━━━ Supplied text ━━━

On Friday, Germany expressed its “concern” over the riots and Norway advised citizens to “avoid gatherings”.

Stopping short of declaring a state of emergency, the interior ministry announced that bus and tram services would be halted nationwide at 9pm from Friday and sales of large fireworks would be banned.

Regional prefects, who are in charge of security around the country, were also asked to ban the sale and transport of petrol cans, acids and other inflammable liquids, it said.

With Britons warned about the travel restrictions, many tourists had already taken evasive action by cancelling trips.

Hotels around France are experiencing a “wave of booking cancellations in all areas affected by this damage and these clashes”, according to the UMIH, the country’s main hospitality union.

After crisis talks, the French president promised “additional means” to police over and above the huge numbers out on the streets on Friday. These will include 14 armoured Centaure vehicles belonging to the gendarmerie.

However, in an extraordinarily vitriolic critique of the government’s action so far, the Alliance Police Nationale and UNSA Police, two of France’s top police unions, appeared to suggest it had been far too lily-livered:

French police union box
French police union box

Marine Tondelier, the head of French Green Party, dismissed the statement a “call to civil war”. Sandrine Rousseau, a Green MP, called it a “threat of sedition”.

Jean-Luc Melenchon, the Left-wing politician, said: “The ‘unions’ that call for civil war must learn to be silent. We have seen the murderous behaviour that this kind of talk leads to. The political powers must take control of the police. Those who want calm do not throw oil on the fire!”

━━━ Data extract ━━━

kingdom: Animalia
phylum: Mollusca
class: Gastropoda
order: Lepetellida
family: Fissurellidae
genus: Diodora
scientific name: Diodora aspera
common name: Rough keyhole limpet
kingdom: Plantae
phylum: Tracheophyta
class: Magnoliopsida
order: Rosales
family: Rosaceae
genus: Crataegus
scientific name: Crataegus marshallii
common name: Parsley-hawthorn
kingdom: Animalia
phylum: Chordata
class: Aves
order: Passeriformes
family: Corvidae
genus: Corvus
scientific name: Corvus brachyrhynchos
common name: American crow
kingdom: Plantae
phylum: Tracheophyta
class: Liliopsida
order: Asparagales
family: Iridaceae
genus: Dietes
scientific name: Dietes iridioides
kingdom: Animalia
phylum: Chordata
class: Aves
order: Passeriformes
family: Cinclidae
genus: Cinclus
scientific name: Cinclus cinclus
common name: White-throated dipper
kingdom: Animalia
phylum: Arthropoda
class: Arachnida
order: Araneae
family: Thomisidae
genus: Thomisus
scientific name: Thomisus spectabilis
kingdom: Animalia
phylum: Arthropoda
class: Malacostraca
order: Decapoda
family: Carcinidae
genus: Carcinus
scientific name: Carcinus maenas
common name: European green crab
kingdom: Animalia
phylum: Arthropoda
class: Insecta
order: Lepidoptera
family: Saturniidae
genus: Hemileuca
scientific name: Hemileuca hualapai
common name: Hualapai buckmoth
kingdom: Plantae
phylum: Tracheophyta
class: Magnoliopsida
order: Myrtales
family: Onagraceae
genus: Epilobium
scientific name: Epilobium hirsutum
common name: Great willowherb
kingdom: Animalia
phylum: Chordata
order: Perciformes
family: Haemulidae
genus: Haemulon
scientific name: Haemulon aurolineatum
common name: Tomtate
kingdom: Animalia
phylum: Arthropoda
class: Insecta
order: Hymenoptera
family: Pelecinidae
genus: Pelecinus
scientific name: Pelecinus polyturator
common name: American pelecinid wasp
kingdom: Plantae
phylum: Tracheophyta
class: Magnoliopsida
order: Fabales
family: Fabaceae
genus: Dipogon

━━━

> Using the information
**a.** Rewrite the riot report between "Stopping short of" and "would be banned.", inclusive, substituting "10pm" for "9pm".
**b.** According to the riot report, which two police unions issued the critique of the government's action?
These records have no role in this work.

> Results for each task
**a.**
Stopping short of declaring a state of emergency, the interior ministry announced that bus and tram services would be halted nationwide at 10pm from Friday and sales of large fireworks would be banned.

**b.** The Alliance Police Nationale and UNSA Police.